— ATIVIDADES A REALIZAR —
a) Atualize o trecho do texto sobre a bienal de arquitetura entre "E poucas coisas progrediram" e "pobreza desta bienal.", inclusive, e transcreva-o substituindo "decepcionado" por "desapontado".
b) Escreva a sequência do texto sobre a bienal de arquitetura a partir do ponto em que ele termina.

— TEXTO PARA LEITURA —

-*-*-

É uma tarde de sábado e somente alguns gatos pingados perambulam por aqui, todos meio perdidos, e o ambiente...
Bem, o ambiente tem um certo
gosto de fracasso. Também pudera: esta bienal não é nada. São
centenas de painéis enfileirados.
Pobre como uma feira industrial
de terceiro mundo, quase uma favela, esses minitapumes não contam nenhuma história, são estáticos e antiatraentes. Esta bienal parece uma feira sem rumo, uma
feira depois do meio-dia.
Se há curadoria, ou alguma linha dramatúrgica, ela não deixou
claro a que veio. Não me entenda
mal. Há poucas coisas que me interessam tanto quanto arquitetura. Sim, porque poucas coisas no
mundo congregam tantas matérias, de tantas naturezas, em um
só produto final. Poucas coisas
instigam tanto -ou provocam
tanta polêmica- quanto um projeto arquitetônico ou urbanístico
de cunho vanguardista.
E poucas coisas progrediram
tanto e se tornaram alvo de tantos
estudos filosófico-político-sociais, com tanta veemência, quanto a arquitetura do século 20.
Ela é, em síntese, o próprio resultado metafórico da filosofia
fragmentada, existencial e funcionalista deste século de acumulações aparentemente desorganizadas. E, como entusiasta dessa arte,
é que entrei e saí decepcionado
com a total pobreza desta bienal.
Infelizmente, não basta juntar
um monte de projetos, panfletos,
"blueprints" e montá-los em tapumes verticais. Isso até passa
quando se trata de exposição de
fim de ano de ginasial. Mas uma
bienal...

-*-*-

— DADOS FORNECIDOS —
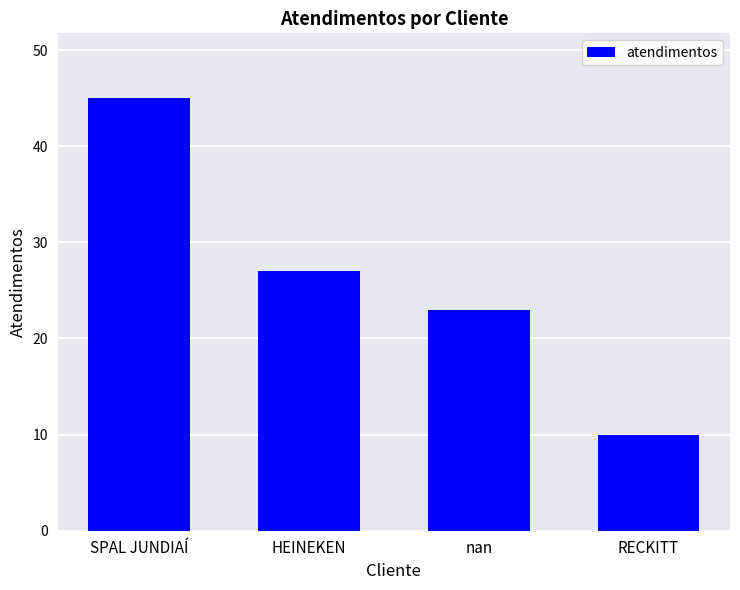

Where does the data first go above 27?

SPAL JUNDIAÍ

-*-*-

— RESPOSTAS POR ITEM —
a)
E poucas coisas progrediram
tanto e se tornaram alvo de tantos
estudos filosófico-político-sociais, com tanta veemência, quanto a arquitetura do século 20.
Ela é, em síntese, o próprio resultado metafórico da filosofia
fragmentada, existencial e funcionalista deste século de acumulações aparentemente desorganizadas. E, como entusiasta dessa arte,
é que entrei e saí desapontado
com a total pobreza desta bienal.

b)
Infelizmente, não basta grudar
algum material vindo da Alemanha na parede, ou criar labirintos
tediosos com desenhos propositalmente trêmulos, ou mesmo
abrir alguns contêineres interativos da Holanda, com sons em
"off" e entrevistas em um paupérrimo monitor (que deixa nítido
que nem a transferência do sistema PAL-G para NTSC foi bem-feita).
Uma exposição desse tamanho
-e com essa pretensão- precisa
saber a importância da sedução.
Sim, a sedução mais simples,
aliás, a mesma que os arquitetos
usam quando pensam e repensam em novas formas de revestir
seus módulos habitáveis numa
vestimenta moderna, diferente.
Sim, é a sedução que nos conduz à
linha de pensamento e aos diversos universos formais ali expostos.
Esta bienal nada sabe sobre sedução. Mal organizada e totalmente insossa no que diz respeito
a instigar o espectador a investigar a matéria exposta, ela não passa de uma constatação numérica.
Parece até que alguém quis prestar contas e provar que conseguia
armazenar mais estilos e mais nomes que em outros anos. Parece
até repartição pública.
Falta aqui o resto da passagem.